■ **PASSAGE TO READ**
#####
TheStar.com | Ontario | Cellphone ban hits iPods



The Star said:


> Drivers face $500 fines under province's proposed law on using hand-held devices
> 
> Oct 29, 2008 04:30 AM
> Comments on this story (73)
> ...


----------



## John Clay (Jun 25, 2006)

Good. Too bad it doesn't include bicycles as well.


----------



## absolutetotalgeek (Sep 18, 2005)

Cops should confiscate the device as well, THAT would be cool. 

Actually they should confiscate it and smash it on the ground and make the offender pick up the pieces. :lmao: :lmao:


----------



## zarquon (May 24, 2005)

John Clay said:


> Good. Too bad it doesn't include bicycles as well.


It should, bicycles are subject to most other HTA offences. The fact that it also make sense should mean that it doesn't. 

Z.


----------



## Joker Eh (Jan 22, 2008)

This is all crap. Even if you are in traffic at a complete stop you would be breaking the law. I like to see any person agreeing with this law, and see if they ever, ever use the cell phone while in the car.
#####
Pictures paired with their source code:
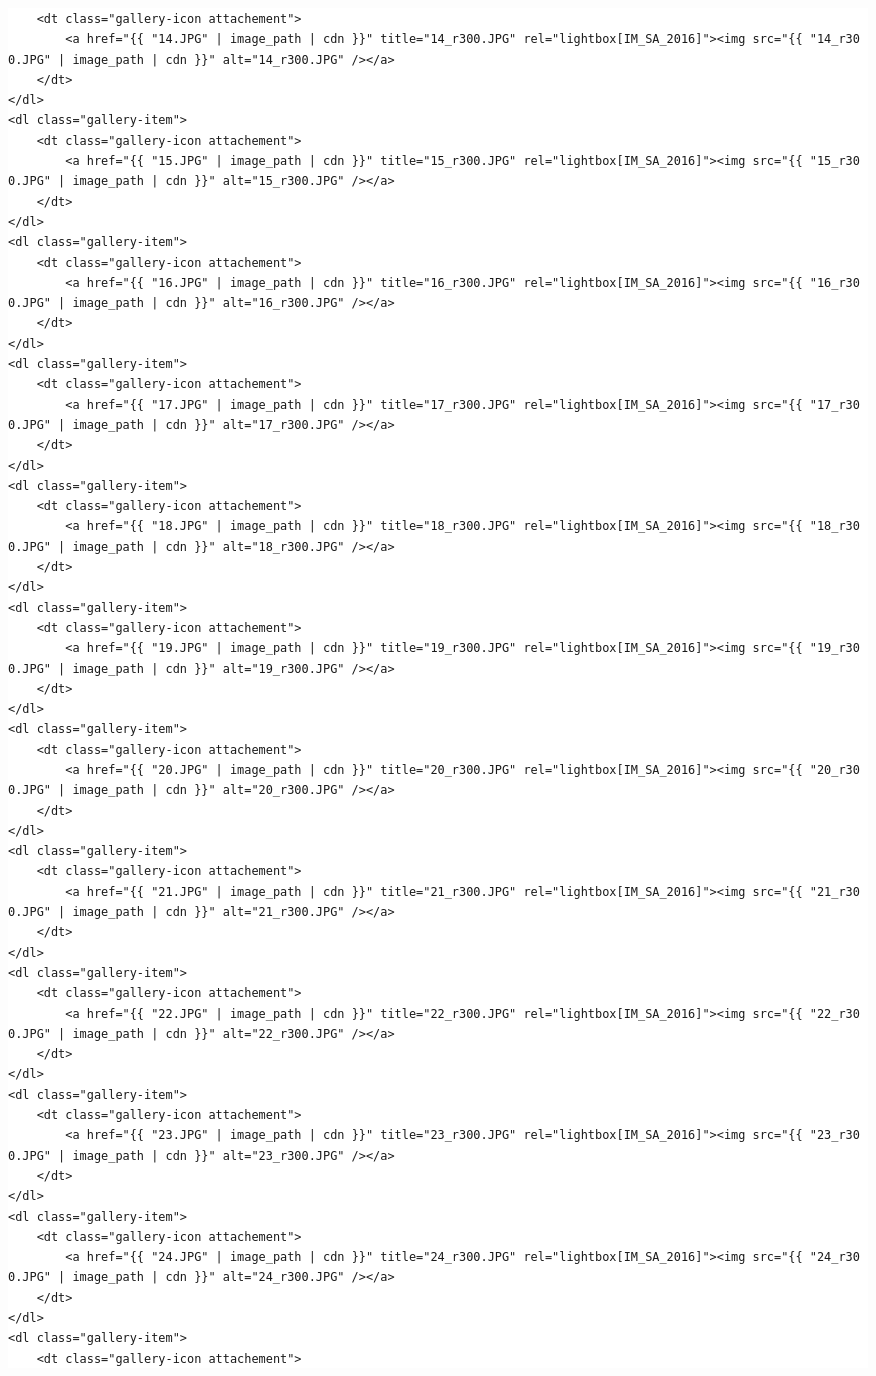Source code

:         <dt class="gallery-icon attachement">
            <a href="{{ "14.JPG" | image_path | cdn }}" title="14_r300.JPG" rel="lightbox[IM_SA_2016]"><img src="{{ "14_r300.JPG" | image_path | cdn }}" alt="14_r300.JPG" /></a>
        </dt>
    </dl>
    <dl class="gallery-item">
        <dt class="gallery-icon attachement">
            <a href="{{ "15.JPG" | image_path | cdn }}" title="15_r300.JPG" rel="lightbox[IM_SA_2016]"><img src="{{ "15_r300.JPG" | image_path | cdn }}" alt="15_r300.JPG" /></a>
        </dt>
    </dl>
    <dl class="gallery-item">
        <dt class="gallery-icon attachement">
            <a href="{{ "16.JPG" | image_path | cdn }}" title="16_r300.JPG" rel="lightbox[IM_SA_2016]"><img src="{{ "16_r300.JPG" | image_path | cdn }}" alt="16_r300.JPG" /></a>
        </dt>
    </dl>
    <dl class="gallery-item">
        <dt class="gallery-icon attachement">
            <a href="{{ "17.JPG" | image_path | cdn }}" title="17_r300.JPG" rel="lightbox[IM_SA_2016]"><img src="{{ "17_r300.JPG" | image_path | cdn }}" alt="17_r300.JPG" /></a>
        </dt>
    </dl>
    <dl class="gallery-item">
        <dt class="gallery-icon attachement">
            <a href="{{ "18.JPG" | image_path | cdn }}" title="18_r300.JPG" rel="lightbox[IM_SA_2016]"><img src="{{ "18_r300.JPG" | image_path | cdn }}" alt="18_r300.JPG" /></a>
        </dt>
    </dl>
    <dl class="gallery-item">
        <dt class="gallery-icon attachement">
            <a href="{{ "19.JPG" | image_path | cdn }}" title="19_r300.JPG" rel="lightbox[IM_SA_2016]"><img src="{{ "19_r300.JPG" | image_path | cdn }}" alt="19_r300.JPG" /></a>
        </dt>
    </dl>
    <dl class="gallery-item">
        <dt class="gallery-icon attachement">
            <a href="{{ "20.JPG" | image_path | cdn }}" title="20_r300.JPG" rel="lightbox[IM_SA_2016]"><img src="{{ "20_r300.JPG" | image_path | cdn }}" alt="20_r300.JPG" /></a>
        </dt>
    </dl>
    <dl class="gallery-item">
        <dt class="gallery-icon attachement">
            <a href="{{ "21.JPG" | image_path | cdn }}" title="21_r300.JPG" rel="lightbox[IM_SA_2016]"><img src="{{ "21_r300.JPG" | image_path | cdn }}" alt="21_r300.JPG" /></a>
        </dt>
    </dl>
    <dl class="gallery-item">
        <dt class="gallery-icon attachement">
            <a href="{{ "22.JPG" | image_path | cdn }}" title="22_r300.JPG" rel="lightbox[IM_SA_2016]"><img src="{{ "22_r300.JPG" | image_path | cdn }}" alt="22_r300.JPG" /></a>
        </dt>
    </dl>
    <dl class="gallery-item">
        <dt class="gallery-icon attachement">
            <a href="{{ "23.JPG" | image_path | cdn }}" title="23_r300.JPG" rel="lightbox[IM_SA_2016]"><img src="{{ "23_r300.JPG" | image_path | cdn }}" alt="23_r300.JPG" /></a>
        </dt>
    </dl>
    <dl class="gallery-item">
        <dt class="gallery-icon attachement">
            <a href="{{ "24.JPG" | image_path | cdn }}" title="24_r300.JPG" rel="lightbox[IM_SA_2016]"><img src="{{ "24_r300.JPG" | image_path | cdn }}" alt="24_r300.JPG" /></a>
        </dt>
    </dl>
    <dl class="gallery-item">
        <dt class="gallery-icon attachement">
#####
■ **TASK REQUIREMENTS**
A. Quote the forum thread on the cellphone ban word for word, starting with "## Joker Eh" and going on through "in the car.".
B. Restate more briefly the paragraph of the forum thread on the cellphone ban that begins "This is all crap."
None of these lines is needed for the work that remains.

■ **RESULTS OF THE EXERCISE**
A.
## Joker Eh (Jan 22, 2008)

This is all crap. Even if you are in traffic at a complete stop you would be breaking the law. I like to see any person agreeing with this law, and see if they ever, ever use the cell phone while in the car.

B. The writer rejects the law, pointing out that even a driver at a complete stop in traffic would be breaking it. The writer also challenges anyone who supports it to show that they never use a cell phone in the car.